Si posso trovare pianoforti con due o tre pedali; il pedale destro, detto anche pedale del forte, serve per mettere in azione la leva che alza gli smorzatori (i feltri che stoppano le vibrazioni delle corde quando i tasti vengono rilasciati): in tal modo tutti gli smorzatori si allontanano dalle corde che possono così vibrare liberamente. Ne derivano i ben noti “impasti” di suoni e gli effetti di “legato”.

Ai tempi di Mozart questo meccanismo era situato immediatamente sotto la tastiera e veniva azionato dal ginocchio del pianista, un grande aiuto ai fanciulli prodigio e alle persone dalle gambe corte.
Il pedale sinistro, detto anche pedale del piano, serve invece a produrre sfumature di sonorità più attenuate. Nei pianoforti verticali l’azione di questo pedale sposta la serie di martelli in avanti avvicinandoli alle corde, in questo modo la ridotta escursione dei martelli causa una forza minore di battuta producendo un suono più tenue.

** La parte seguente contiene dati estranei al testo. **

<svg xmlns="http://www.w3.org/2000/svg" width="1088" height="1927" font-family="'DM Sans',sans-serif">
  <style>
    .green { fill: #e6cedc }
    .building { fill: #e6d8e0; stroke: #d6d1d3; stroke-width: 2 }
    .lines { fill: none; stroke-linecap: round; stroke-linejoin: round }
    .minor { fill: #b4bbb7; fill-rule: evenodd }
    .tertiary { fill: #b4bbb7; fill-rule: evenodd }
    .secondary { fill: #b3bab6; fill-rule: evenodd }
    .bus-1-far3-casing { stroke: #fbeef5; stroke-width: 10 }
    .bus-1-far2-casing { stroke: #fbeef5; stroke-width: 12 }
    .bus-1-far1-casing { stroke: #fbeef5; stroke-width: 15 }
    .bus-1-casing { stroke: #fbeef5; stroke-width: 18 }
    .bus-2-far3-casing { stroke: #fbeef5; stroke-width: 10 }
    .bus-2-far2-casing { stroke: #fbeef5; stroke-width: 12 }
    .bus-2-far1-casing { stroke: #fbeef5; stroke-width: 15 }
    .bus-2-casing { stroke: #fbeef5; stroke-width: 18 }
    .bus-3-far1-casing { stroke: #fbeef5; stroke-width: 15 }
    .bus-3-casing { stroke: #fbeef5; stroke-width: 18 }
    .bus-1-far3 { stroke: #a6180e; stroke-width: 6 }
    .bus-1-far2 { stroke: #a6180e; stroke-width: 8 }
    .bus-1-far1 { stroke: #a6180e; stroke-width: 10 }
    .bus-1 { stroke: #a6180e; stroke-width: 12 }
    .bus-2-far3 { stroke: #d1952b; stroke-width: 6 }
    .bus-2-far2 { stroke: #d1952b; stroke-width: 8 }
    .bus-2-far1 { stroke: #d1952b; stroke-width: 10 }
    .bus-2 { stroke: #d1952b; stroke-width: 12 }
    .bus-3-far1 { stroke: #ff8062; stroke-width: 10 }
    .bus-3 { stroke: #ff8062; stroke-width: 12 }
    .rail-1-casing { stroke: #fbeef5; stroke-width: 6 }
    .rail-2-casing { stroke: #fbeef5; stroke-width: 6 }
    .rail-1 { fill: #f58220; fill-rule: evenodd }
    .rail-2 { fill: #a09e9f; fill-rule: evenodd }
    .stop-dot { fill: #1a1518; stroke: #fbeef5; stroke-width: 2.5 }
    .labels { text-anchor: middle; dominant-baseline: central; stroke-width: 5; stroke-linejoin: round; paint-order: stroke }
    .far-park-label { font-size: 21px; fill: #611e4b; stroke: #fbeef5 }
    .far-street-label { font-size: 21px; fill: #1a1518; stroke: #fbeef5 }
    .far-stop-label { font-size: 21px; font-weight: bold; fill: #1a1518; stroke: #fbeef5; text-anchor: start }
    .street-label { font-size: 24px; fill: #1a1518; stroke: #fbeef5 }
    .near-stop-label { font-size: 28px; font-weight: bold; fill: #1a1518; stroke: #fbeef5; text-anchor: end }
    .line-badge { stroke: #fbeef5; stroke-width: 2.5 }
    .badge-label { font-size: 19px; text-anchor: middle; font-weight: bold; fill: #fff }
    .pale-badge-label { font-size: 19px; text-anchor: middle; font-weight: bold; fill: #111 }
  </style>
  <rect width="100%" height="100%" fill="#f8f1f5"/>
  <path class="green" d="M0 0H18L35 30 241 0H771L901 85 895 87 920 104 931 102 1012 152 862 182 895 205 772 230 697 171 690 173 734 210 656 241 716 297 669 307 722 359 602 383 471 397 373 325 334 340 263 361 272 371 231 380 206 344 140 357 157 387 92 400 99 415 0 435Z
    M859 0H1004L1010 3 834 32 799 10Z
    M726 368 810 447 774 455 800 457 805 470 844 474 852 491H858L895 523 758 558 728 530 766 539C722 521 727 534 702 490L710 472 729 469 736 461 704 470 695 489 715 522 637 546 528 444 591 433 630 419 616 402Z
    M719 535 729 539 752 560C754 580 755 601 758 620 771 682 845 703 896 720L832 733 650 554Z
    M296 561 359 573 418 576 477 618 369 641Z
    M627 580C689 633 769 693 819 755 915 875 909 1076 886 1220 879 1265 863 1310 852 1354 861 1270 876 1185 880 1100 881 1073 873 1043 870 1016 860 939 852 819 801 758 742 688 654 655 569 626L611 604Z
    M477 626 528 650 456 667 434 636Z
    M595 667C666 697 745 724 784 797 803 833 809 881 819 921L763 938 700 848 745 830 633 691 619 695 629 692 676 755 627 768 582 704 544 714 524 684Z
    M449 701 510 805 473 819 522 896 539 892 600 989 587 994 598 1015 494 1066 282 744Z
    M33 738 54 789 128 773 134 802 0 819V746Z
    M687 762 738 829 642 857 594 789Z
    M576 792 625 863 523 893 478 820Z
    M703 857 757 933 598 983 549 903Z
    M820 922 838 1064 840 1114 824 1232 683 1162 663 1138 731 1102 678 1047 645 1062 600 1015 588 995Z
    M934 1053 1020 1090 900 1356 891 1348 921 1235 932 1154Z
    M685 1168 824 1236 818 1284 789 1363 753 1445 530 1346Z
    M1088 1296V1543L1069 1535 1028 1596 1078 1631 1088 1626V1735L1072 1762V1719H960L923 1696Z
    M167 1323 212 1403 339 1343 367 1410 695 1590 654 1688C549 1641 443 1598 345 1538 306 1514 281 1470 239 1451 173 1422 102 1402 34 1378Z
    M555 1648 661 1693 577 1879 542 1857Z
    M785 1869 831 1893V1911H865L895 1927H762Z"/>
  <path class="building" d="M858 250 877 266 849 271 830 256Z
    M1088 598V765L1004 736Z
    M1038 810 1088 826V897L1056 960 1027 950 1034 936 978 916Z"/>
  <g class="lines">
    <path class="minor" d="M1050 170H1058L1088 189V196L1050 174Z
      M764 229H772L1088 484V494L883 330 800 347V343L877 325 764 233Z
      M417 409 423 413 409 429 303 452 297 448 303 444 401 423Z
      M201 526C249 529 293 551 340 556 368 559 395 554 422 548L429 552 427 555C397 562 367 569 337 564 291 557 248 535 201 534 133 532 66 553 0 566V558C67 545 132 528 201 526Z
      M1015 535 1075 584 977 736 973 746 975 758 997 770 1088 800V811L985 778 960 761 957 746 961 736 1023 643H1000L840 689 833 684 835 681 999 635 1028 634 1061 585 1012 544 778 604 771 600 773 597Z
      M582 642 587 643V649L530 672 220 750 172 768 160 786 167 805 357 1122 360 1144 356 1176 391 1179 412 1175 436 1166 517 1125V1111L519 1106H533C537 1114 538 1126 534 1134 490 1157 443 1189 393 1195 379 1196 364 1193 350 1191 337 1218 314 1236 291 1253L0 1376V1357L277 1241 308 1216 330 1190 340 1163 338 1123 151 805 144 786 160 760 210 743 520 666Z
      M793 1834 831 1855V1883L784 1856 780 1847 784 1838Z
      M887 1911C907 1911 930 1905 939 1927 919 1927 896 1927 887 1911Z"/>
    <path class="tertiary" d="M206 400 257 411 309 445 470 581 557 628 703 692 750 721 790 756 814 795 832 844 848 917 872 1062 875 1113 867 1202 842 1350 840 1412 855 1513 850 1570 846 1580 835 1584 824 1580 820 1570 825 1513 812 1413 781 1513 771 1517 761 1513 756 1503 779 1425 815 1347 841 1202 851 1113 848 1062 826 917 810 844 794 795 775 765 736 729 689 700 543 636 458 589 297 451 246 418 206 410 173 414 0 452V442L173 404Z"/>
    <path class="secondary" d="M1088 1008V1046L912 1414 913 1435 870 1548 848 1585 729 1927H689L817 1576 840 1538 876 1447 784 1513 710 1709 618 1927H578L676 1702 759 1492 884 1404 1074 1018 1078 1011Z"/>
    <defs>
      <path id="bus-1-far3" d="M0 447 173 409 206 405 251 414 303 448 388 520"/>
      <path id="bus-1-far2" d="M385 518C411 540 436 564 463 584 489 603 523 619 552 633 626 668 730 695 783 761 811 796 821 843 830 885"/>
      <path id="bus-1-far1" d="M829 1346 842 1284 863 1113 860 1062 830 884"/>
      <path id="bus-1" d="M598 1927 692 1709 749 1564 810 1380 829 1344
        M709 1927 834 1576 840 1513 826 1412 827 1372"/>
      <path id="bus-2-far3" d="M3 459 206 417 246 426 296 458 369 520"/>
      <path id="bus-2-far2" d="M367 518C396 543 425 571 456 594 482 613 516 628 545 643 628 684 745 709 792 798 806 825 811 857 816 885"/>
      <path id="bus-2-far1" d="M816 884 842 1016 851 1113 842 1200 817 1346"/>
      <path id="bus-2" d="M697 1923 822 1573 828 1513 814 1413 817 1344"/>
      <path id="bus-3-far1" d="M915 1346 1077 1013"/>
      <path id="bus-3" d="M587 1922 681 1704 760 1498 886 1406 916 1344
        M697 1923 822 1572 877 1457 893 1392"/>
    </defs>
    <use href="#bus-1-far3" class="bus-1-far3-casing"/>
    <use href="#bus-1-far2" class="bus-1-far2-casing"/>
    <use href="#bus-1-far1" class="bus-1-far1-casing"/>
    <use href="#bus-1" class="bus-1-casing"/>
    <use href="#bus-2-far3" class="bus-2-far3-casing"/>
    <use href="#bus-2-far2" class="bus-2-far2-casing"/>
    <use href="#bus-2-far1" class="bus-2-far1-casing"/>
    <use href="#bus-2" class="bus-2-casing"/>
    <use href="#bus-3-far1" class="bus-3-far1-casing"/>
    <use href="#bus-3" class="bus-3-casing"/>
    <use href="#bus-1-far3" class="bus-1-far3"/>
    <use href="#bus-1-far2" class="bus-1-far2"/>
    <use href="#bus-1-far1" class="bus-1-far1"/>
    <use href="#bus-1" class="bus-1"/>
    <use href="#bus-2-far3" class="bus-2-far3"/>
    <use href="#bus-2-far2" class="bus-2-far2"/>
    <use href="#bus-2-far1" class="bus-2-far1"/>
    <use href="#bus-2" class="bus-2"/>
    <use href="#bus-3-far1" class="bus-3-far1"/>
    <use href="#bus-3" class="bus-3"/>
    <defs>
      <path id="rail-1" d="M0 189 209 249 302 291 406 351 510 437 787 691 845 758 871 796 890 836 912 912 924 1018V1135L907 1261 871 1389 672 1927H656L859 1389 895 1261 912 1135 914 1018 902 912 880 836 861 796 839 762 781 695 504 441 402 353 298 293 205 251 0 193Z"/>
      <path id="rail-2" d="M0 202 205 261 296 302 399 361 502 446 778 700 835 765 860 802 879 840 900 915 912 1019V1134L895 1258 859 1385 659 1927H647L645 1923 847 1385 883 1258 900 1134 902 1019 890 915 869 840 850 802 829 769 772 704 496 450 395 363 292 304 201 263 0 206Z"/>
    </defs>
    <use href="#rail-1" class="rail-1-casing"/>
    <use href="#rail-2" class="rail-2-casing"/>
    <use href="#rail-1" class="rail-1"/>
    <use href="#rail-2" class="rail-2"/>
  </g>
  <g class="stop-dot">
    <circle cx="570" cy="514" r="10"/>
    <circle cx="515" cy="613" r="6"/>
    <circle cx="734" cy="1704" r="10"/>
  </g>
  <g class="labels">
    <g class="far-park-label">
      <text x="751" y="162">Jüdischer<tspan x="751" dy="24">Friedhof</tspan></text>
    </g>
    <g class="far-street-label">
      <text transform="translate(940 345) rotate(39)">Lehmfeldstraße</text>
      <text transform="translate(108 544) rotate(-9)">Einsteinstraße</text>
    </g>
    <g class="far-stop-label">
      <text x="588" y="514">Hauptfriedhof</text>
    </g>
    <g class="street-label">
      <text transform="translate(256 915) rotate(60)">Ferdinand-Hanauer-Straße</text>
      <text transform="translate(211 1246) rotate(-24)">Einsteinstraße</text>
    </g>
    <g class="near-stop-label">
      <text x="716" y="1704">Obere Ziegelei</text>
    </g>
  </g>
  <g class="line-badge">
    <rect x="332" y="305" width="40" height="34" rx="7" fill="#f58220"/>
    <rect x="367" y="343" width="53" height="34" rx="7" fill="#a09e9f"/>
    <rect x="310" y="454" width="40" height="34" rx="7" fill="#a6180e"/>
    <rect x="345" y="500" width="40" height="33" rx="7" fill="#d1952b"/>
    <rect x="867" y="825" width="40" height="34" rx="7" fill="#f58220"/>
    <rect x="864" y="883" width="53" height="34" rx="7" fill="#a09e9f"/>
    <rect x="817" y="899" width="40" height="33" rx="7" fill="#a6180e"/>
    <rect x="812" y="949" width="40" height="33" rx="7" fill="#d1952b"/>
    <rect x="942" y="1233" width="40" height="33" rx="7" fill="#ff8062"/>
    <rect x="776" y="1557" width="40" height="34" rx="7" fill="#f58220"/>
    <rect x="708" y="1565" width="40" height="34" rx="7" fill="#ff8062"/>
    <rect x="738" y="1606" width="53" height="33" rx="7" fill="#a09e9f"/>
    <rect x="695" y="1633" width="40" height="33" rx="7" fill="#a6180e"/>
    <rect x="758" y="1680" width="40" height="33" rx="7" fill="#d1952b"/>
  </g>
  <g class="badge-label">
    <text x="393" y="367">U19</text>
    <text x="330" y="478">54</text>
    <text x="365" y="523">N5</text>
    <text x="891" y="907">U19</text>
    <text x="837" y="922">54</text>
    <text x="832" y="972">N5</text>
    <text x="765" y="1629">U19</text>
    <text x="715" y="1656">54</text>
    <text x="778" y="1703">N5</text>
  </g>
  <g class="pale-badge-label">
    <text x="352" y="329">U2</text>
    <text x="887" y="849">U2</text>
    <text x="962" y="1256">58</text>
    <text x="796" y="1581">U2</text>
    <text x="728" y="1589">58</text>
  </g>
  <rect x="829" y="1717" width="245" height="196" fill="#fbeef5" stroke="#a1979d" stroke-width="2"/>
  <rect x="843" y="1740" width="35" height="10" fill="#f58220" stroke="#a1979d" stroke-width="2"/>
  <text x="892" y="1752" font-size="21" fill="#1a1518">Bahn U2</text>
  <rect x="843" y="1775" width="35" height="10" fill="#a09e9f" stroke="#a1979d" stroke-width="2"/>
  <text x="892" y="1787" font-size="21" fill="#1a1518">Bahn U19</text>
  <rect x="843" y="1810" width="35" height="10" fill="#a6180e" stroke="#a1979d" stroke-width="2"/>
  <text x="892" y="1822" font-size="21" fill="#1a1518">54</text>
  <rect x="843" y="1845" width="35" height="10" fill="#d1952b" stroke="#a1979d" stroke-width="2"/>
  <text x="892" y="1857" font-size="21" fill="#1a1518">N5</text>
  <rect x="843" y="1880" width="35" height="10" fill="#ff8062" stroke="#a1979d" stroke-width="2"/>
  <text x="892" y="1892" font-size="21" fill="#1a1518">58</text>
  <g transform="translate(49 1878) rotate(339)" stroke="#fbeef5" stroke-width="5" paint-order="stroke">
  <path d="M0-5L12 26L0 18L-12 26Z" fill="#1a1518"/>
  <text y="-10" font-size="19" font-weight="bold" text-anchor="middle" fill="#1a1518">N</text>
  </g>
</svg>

Nei pianoforti a coda, invece, questo pedale è collegato ad un meccanismo che sposta verso sinistra l’intera tastiera e la serie di martelli, in questo modo ogni singolo martello percuoterà due corde anziché tre ed è ovvio che il suono prodotto è di intensità e volume minore.
Diversi pianoforti moderni possiedono anche un terzo pedale centrale. Nei pianoforti verticali questo pedale (che si può bloccare affinché resti sempre abbassato) mette in azione un meccanismo che fa interporre una striscia di feltro tra i martelli e le corde, in questo modo il suono prodotto sarà attenuato dalla “sordina” che attenua appunto la percussione dei martelli (molto utile per non disturbare i vicini).

Nel pianoforte a coda questo pedale, detto anche pedale tonale, agisce sugli smorzatori sollevandoli “singolarmente” anziché tutti insieme; simile quindi al pedale destro ma con la differenza di lasciare libere di suonare le singole note mentre tutte le altre restano inalterate.